On Dec 18, 2013, at 6:08 AM, Lars Seipel <lars.seipel(a)gmail.com> wrote:
But just freezing libraries at some random version essentially creates a
fork which has to be maintained inside Fedora. Who is going to develop
programs specifically for Fedora? Most developers are targeting the
broader GNU/Linux type of system. Now think about Fedora supporting libA
at version x while Debian froze it at version y and SUSE at z. What have
we won?
Really, this should be solved in upstream projects so you can expect a
stable library API across distribution boundaries. Doing it in Fedora is
not actually solving the problem.
Thanks for the response.
Is it really upstream causing the problem in the first place? Or is it the distributions,
who have always selected what library versions they will package, while also proscribing
packaged libraries in applications, along with the insistence that it's the
distribution package maintainer who decides what ships, not the developer?

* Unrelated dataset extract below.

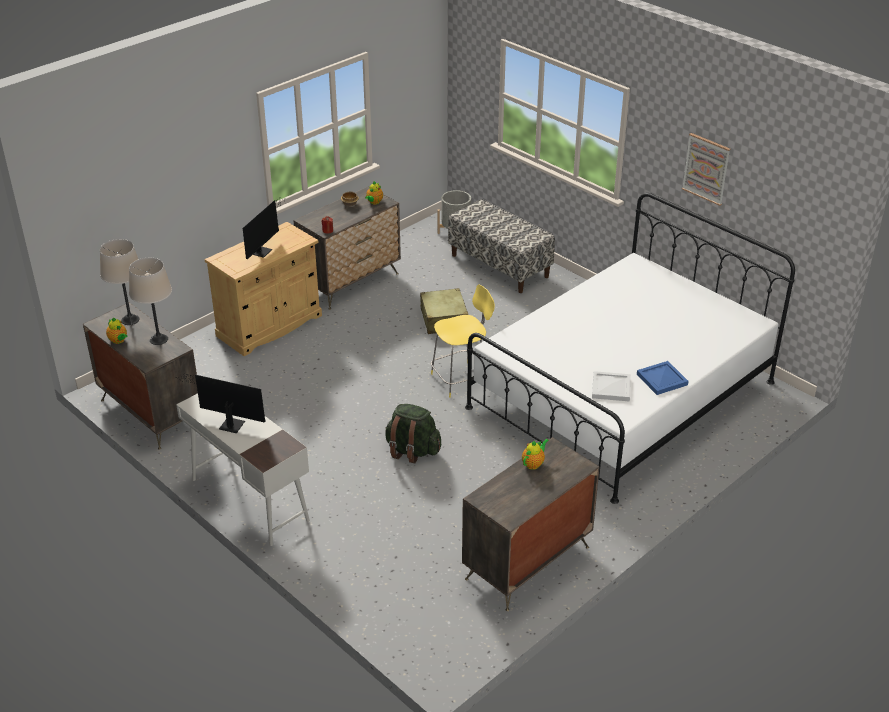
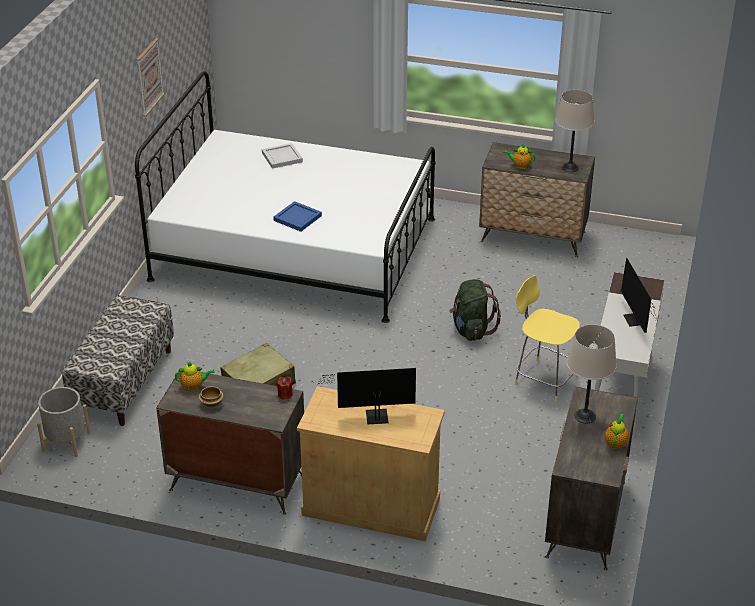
camera: 120 degrees left, 0 degrees up
(130, 320) = (578, 455): beige table lamp -> beige table lamp (570, 167)
(461, 379) = (349, 338): yellow stool -> yellow stool (544, 379)
(610, 388) = (377, 178): white tray -> white tray (282, 157)
(661, 379) = (343, 160): blue tray -> blue tray (297, 218)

I don't think you get to fully blame this lack of application portability on linux on
upstream. The distributions make choices that are motivated, I'd like to think, by
what's best for their users. But in so doing, they also have caused a kind of
fragmentation that makes the distributions effectively proprietary, and as different as
Windows is to OS X. The one commonality they share is the name of the kernel. It's
actually quite disconcerting for people new to "linux" to find out the extent of
mutual incompatibility that exists. Again, I don't think that's any upstream's
design goal. Conversely, differentiation is a design goal for distributions.